### Task requirements
Your output should be one number, which is how many lines in the material contain "label".

### Input records
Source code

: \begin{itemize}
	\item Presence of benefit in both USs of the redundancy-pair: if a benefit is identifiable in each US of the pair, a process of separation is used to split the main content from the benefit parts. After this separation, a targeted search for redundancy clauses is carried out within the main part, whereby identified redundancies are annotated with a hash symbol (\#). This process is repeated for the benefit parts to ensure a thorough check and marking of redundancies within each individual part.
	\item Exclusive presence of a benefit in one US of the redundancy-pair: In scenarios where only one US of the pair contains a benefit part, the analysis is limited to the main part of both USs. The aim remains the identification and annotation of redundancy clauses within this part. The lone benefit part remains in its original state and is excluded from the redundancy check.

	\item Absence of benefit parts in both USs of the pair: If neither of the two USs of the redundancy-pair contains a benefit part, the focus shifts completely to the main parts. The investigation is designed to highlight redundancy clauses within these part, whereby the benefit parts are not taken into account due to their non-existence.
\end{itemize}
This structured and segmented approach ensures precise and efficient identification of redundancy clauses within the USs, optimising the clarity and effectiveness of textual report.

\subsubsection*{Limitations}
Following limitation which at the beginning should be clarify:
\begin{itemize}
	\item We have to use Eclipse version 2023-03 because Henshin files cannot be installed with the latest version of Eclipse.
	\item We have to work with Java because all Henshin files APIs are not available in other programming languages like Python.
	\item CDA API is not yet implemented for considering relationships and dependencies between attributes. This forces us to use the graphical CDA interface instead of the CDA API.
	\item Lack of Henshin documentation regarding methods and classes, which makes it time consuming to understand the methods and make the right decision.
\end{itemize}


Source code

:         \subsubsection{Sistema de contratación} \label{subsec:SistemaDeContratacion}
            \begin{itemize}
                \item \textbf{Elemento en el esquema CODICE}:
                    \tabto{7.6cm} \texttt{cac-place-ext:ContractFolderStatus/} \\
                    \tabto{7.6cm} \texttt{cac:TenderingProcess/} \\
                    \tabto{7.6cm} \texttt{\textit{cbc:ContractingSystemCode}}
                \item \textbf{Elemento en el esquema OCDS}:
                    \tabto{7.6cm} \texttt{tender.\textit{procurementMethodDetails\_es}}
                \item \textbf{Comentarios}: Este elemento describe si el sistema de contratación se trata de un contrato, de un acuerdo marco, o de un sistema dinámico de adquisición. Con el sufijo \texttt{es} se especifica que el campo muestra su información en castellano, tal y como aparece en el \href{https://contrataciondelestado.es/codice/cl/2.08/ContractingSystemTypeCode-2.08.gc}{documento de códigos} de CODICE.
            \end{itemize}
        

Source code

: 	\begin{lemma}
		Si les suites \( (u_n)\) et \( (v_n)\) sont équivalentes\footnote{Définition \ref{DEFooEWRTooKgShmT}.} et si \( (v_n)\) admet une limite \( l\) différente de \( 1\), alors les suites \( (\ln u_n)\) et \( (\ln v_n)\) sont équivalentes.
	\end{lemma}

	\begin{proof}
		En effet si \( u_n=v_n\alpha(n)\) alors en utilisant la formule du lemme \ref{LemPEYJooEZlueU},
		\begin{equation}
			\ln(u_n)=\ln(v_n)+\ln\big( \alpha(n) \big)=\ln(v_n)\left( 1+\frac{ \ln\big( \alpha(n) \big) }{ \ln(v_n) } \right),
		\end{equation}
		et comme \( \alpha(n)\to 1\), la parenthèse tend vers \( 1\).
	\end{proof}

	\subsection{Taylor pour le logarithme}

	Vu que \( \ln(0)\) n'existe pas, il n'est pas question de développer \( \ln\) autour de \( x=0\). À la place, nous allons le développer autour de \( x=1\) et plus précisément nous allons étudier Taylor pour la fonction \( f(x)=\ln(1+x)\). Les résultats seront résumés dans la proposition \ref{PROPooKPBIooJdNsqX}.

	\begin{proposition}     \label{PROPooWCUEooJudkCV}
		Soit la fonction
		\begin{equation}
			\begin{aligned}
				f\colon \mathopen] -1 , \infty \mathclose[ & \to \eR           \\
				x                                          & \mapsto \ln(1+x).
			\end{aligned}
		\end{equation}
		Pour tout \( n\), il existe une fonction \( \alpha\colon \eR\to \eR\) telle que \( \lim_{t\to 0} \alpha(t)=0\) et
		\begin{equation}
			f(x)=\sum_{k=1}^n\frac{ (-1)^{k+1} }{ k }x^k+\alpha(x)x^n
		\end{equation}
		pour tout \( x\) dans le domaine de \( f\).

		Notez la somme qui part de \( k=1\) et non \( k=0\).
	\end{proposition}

### Answer space
2